La caution du 24/04/2021 couvrant aussi bien les « frais de procédure » liés au paiement du loyer par la débitrice principale, il convient également de condamner M. [A] [U] à payer en sa qualité de caution à la société AKELIUS [Localité 1] V la somme provisionnelle de 500 euros au titre de la dette de frais irrépétible de Mme [B] [U] ayant fait l’objet de l’ordonnance du 3 avril 2025.
Le présent cautionnement étant considéré à durée indéterminée, il appartiendra à M. [A] [U] de dénoncer son engagement avec effet différé au terme du bail au cours.
III. Sur la demande au titre de l’indemnité d’occupation
Comme indiqué ci-dessus, la caution donnée par M. [U] n’est valable que pour « le paiement des loyers éventuellement révisés, des provisionsk pour charges, frais de recouvrement et de procédures, des intérêts et le cas échéant des pénalités ou intérêts de retard et pour la durée du bail ci-après annexé et de ses renouvellements ».
Cette formule stricte et précise exclut qu’il puisse être tenu d’une indemnité d’occupation pour la période d’occupation postèrieure à l’existence du bail.
La demande sera donc rejetée.
IV. Sur les demandes accessoires
Sur les dépens :
Il y a lieu de condamner M. [A] [U] aux entiers dépens.

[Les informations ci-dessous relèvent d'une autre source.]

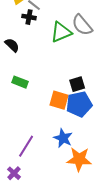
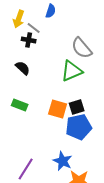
green triangle: (61, 32) -> (72, 71), moved
black semicircle: (12, 45) -> (23, 68), moved
orange square: (59, 100) -> (58, 109), moved

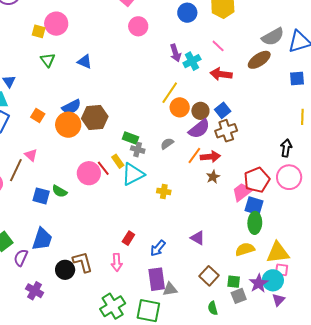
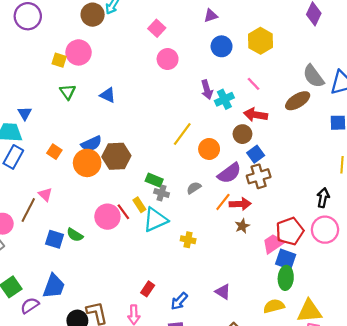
gray semicircle: (273, 37) -> (313, 76), turned 80
yellow line: (170, 93) -> (182, 134), moved
brown circle: (200, 111) -> (242, 134), moved
purple semicircle: (21, 258) -> (30, 305), turned 30

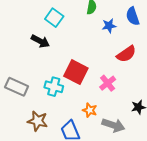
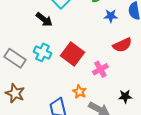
cyan cross: (54, 87) -> (42, 52), moved
brown star: (38, 121) -> (15, 93), moved

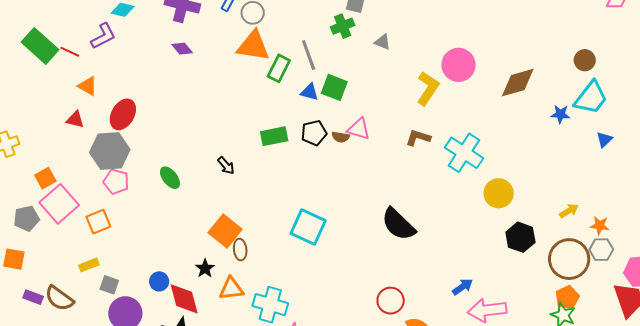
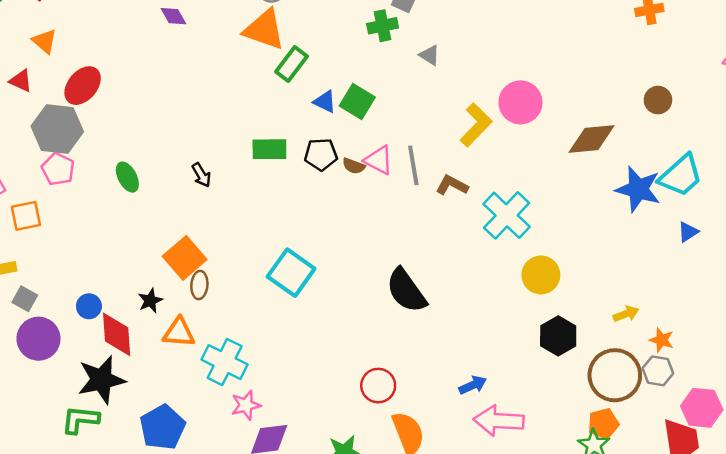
gray line: (309, 55) -> (413, 165), moved
brown circle: (585, 60) -> (658, 100), moved
blue star: (560, 114) -> (638, 189), size x1.8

Sur l’article 700 du Code de Procédure Civile :
Compte tenu de l’équité et vu la condamnation ci-dessus de la caution à payer à la créance de frais irrépétible issue de la précédente procédure, et étant entendu que cette dernière aurait dû être mise en cause dès la procédure précédente, ce qu’il n’appartient pas à M. [A] [U] d’assumer en termes de frais, il y a lieu de dire qu’il n’y a pas lieu à condamnation au titre de l’article 700 du Code de Procédure Civile.
PAR CES MOTIFS
Le Juge des contentieux de la protection, statuant par ordonnance contradictoire à signifier et en premier ressort, mise à disposition au Greffe :
CONDAMNE M. [A] [U] à payer en sa qualité de caution à la société AKELIUS [Localité 1] V la somme provisionnelle de 3764, 12 € euros au titre de l’arriéré de loyers et charges de Mme [B] [U] jusqu’au 8 octobre 2024, avec intérêts au taux légal à compter de l’assignation,
CONDAMNE M. [A] [U] en sa qualité de caution solidaire à payer à La société AKELIUS [Localité 1] V la somme provisionnelle de 500 € de frais irrépétibles en vertu de l’ordonnance du 3 avril 2025 rendue contre Mme [B] [U],
DEBOUTE La société AKELIUS [Localité 1] V du surplus de ses prétentions,
CONDAMNE M. [A] [U] aux dépens,
DIT n’ y avoir lieu à condamnation au titre de l’article 700 du Code de Procédure Civile.
RAPPELLE que la présente décision bénéficie de l’exécution provisoire de droit.